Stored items
◆ ◆ ◆
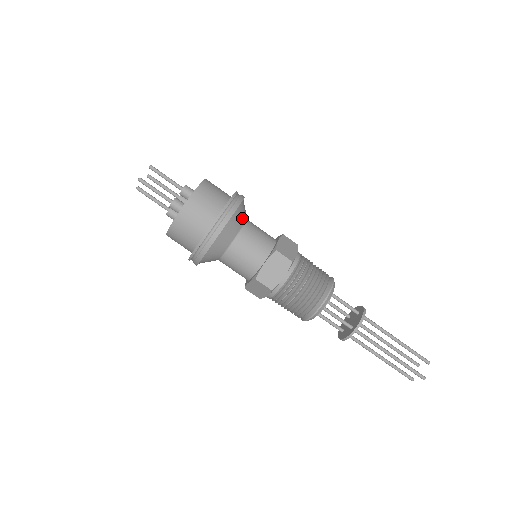
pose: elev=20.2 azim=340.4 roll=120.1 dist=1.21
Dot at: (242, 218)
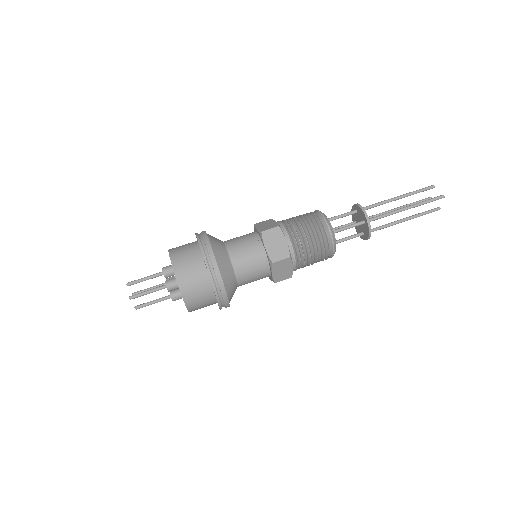
Dot at: (218, 241)
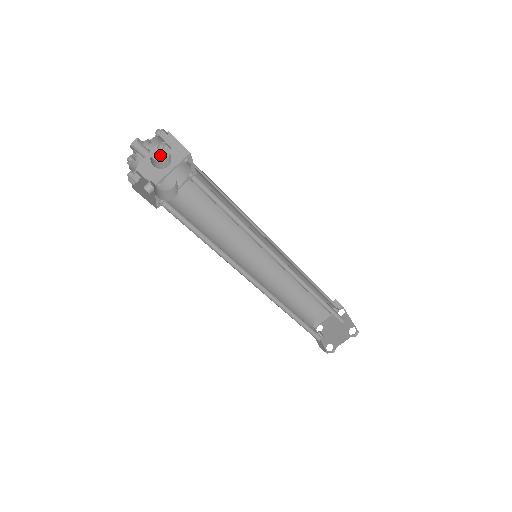
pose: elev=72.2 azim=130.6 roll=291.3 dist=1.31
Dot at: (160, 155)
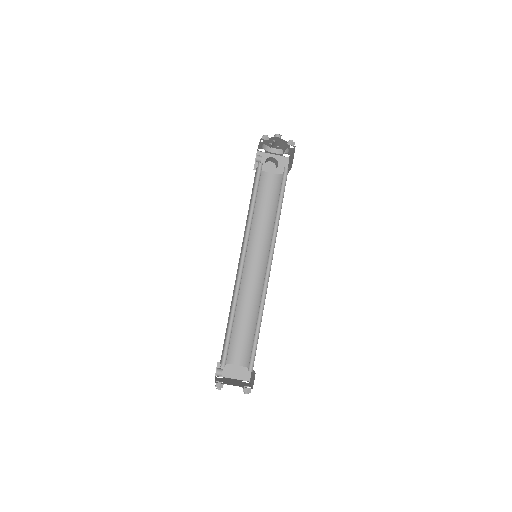
Dot at: (268, 169)
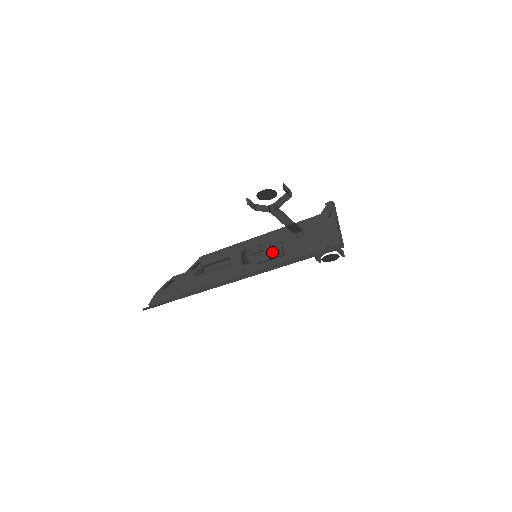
◆ ◆ ◆
Your objective: Rewrite all of the entries above, replacing "pose" with "camera" and keeping everything else the same. Omit the pictures from your answer.

Correct response:
camera: elev=20.2 azim=340.4 roll=120.1 dist=1.21
Dot at: (242, 218)
Dot at: (218, 241)
camera: elev=72.2 azim=130.6 roll=291.3 dist=1.31
Dot at: (160, 155)
Dot at: (268, 169)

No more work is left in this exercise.